Je fus très surprise par la lucidité de sa confession. Pour moi qui étais quelqu'un qui avais plutôt tendance à voir le bon côté des choses et à me réjouir de tout, c'était invraisemblable de se laisser aller ainsi.

— C'est la crise de la trentaine ? Tu sais qu'il te reste deux tiers de siècles à tirer ? Si t'es déjà déprimé maintenant tu vas pas t'en sortir.

Il soupira et se leva pour sortir de la rame, je le suivis.

— J'ai l'impression que c'est vraiment un truc qui revient chez tous les mecs qui ont un talent littéraire, fis-je alors nous montions les escaliers, même les filles en fait.

— Quoi ?

Deen avançait trop vite, j'étais à bout de souffle.

— Ralentis et je t'explique.

Nous arrivions au grand jour. Il se retourna brusquement devant moi.

— T'es vraiment pressée ? demanda-t-il, t'as le temps pour un café ?

Surprise, je hochai la tête, les tonnes de projets à rendre pour lundi attendraient, je n'étais plus à une nuit blanche près. Pour une fois qu'il n'avait pas l'air d'avoir envie que je lui lâche la grappe.

Une paire de minutes plus tard nous entrions dans un café.

— Alors, explique ta théorie gamine, on a quoi les mecs talentueux ?

Je souris, sa façon de poser la question était limite agressive.

— Tranquille cousin, on se détend. Je pense que les personnes qui ont une intelligence comme la tienne, celle de Nek, d'Orelsan, ou même des écrivains en général, je pourrais t'en citer à la pelle, ont une propension plus forte à déprimer que les autres.

— Pourquoi ?

Il se frottait la barbe, me regardant presque avec défis. Je voyais bien qu'il avait peu confiance en mon jugement, pour lui j'étais qu'une gamine qui ne connaissait rien à la vie, j'allais lui sortir une théorie fumeuse de psychologue de comptoir. Pourtant j'étais certaine de ce que j'avançais.

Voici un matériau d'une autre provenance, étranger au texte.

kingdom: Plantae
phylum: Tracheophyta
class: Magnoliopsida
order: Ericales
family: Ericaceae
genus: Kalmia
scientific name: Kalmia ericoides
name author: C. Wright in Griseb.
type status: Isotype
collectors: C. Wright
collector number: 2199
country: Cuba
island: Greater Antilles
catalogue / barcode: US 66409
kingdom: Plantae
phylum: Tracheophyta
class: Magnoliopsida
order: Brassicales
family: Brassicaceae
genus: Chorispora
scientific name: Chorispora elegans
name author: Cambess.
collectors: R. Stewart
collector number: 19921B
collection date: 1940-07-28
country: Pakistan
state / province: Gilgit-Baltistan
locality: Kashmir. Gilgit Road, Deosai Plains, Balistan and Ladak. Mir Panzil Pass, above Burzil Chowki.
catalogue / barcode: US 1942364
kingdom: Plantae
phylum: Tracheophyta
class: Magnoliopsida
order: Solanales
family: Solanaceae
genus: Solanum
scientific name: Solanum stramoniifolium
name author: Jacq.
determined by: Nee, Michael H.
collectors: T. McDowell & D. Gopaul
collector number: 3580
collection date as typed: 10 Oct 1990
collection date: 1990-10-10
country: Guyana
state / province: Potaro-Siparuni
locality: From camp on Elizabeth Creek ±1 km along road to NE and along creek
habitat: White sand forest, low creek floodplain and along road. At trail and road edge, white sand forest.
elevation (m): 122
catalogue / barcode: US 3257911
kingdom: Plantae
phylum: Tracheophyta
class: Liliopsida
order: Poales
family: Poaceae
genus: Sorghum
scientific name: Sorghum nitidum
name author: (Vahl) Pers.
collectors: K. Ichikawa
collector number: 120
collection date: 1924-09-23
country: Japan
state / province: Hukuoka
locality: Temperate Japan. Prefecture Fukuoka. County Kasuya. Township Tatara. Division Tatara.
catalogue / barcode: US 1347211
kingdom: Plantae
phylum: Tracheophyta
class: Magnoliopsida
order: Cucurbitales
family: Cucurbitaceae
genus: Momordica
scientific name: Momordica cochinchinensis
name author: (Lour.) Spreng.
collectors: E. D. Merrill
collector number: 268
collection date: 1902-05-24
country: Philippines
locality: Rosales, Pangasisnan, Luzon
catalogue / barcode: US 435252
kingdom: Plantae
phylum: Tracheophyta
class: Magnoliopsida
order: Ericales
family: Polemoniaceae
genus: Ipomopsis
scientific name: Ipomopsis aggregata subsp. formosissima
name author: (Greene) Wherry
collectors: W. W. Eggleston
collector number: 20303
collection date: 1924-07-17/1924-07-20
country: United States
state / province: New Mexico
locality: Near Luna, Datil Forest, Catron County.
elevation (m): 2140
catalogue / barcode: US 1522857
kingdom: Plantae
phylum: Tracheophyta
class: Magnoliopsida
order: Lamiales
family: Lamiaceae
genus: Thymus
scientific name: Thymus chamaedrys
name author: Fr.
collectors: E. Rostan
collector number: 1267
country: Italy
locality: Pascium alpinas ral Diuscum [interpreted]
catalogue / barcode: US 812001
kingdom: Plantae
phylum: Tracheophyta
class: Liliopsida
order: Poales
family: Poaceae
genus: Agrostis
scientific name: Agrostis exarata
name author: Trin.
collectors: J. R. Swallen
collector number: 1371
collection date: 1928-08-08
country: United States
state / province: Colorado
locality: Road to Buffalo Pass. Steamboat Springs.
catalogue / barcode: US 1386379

— Votre imagination travaille tout le temps, vous passez beaucoup de temps à analyser ce qui vous arrive, à penser au futur, au passé. Vous n'arrivez pas à empêcher vos pensées de divaguer. Quand tout va bien dans votre vie, vous êtes à fond et vous êtes les personnes les plus drôles et agréables du monde. Mais une merde, une peine, un manque, une incertitude, et paf vous pensez plus qu'à ça. Ce qui se passe autour de vous, vous affecte plus que vous ne voudriez l'avouer, l'état du monde vous pèse. Vous intériorisez, vous ressassez, vous écrivez des textes déprimants. Et par la même occasion vous êtes insupportable pour votre entourage, parce que votre état dépressif vous empêche de vous décentrer de vous même, et que « personne vous comprend ». Je pense que c'est un truc qu'ont en commun les littéraires et les artistes, et vous, vous êtes les deux en même temps. Encore pire.